Although this chapter focuses on the isolated VSD, other cardiac lesions may be evident that alter the pathophysiology, clinical findings, and management approaches. In addition to severe aortic regurgitation and Eisenmenger’s physiology described earlier, there are other obstructive conditions of the RV that can complicate a VSD. One of these is pulmonic (pulmonary) stenosis, which was reported to be the most common defect found in conjunction with a VSD (Oliveira et al, 2011). If the pulmonic stenosis is severe, then pressure on the right side of the heart equals or exceeds that on the left, which causes blood to shunt from right to left. This also occurs in tetralogy of Fallot in which there is an overriding aorta, pulmonic stenosis, severe RV hypertrophy, and right-to-left shunting of blood. In most cases, shunting is bidirectional, with shunt direction varying over the cardiac cycle. Patients with right-to-left shunting from the combination of VSD and pulmonic stenosis may develop clinical signs similar to those observed in tetralogy of Fallot. These include exertional weakness from hypoxemia, cyanosis, and secondary polycythemia.

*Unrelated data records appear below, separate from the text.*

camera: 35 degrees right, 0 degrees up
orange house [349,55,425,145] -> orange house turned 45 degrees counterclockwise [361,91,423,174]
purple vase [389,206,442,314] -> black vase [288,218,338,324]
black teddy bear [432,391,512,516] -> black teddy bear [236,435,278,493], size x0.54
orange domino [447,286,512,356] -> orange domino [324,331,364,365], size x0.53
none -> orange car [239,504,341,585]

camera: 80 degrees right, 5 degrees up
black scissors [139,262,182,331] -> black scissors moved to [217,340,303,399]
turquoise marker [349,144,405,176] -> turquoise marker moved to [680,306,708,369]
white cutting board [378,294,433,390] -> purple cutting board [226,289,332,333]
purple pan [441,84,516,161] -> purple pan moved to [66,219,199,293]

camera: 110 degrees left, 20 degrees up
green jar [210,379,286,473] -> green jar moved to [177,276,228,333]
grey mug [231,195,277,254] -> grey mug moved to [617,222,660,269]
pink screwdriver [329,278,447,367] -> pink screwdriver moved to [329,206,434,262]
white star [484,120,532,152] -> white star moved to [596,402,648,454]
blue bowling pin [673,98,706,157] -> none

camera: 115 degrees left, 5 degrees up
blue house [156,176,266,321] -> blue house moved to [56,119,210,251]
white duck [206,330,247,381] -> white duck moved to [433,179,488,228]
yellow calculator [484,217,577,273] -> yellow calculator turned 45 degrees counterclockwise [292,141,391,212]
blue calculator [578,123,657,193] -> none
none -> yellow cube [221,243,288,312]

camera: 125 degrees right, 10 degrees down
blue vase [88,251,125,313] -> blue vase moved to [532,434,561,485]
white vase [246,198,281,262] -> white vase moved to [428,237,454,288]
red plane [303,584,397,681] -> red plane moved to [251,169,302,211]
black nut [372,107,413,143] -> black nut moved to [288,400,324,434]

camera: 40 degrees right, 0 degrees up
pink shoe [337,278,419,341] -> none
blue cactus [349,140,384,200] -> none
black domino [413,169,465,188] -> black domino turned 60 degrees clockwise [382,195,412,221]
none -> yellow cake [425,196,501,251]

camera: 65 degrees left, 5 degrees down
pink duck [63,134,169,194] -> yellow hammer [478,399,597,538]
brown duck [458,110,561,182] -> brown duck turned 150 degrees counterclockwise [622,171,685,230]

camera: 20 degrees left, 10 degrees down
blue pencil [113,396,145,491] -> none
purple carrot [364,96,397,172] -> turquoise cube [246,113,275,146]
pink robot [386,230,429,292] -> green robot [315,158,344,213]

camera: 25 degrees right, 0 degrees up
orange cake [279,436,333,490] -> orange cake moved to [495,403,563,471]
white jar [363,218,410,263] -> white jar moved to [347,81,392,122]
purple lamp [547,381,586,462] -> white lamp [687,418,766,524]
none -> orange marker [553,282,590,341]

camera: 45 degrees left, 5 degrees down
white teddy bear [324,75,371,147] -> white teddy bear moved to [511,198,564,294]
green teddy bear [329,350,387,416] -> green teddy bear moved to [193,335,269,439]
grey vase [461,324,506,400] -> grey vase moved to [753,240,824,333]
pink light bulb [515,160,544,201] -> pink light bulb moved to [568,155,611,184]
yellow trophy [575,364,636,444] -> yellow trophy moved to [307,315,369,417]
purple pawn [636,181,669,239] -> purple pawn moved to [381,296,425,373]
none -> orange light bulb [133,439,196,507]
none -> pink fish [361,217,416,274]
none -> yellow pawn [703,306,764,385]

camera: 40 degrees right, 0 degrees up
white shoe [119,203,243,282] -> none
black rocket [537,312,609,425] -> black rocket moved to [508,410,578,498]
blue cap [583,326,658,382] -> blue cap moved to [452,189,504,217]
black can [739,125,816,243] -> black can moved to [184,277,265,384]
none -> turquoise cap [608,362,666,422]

A less common defect is the so-called double-chambered RV, which is characterized by fibromuscular reaction and proliferation within the RV cavity. This creates a midventricular obstruction just distal to the VSD in most cases, and the proliferation may close the VSD, leaving only a midventricular obstruction. Progressive tissue growth also can cause severe obstruction and the high pressures in the proximal RV lead to concentric hypertrophy of the proximal RV chamber. Affected dogs may develop signs of exercise intolerance, right-sided CHF, or right-to-left shunting across a residual VSD or a (patent) foramen ovale.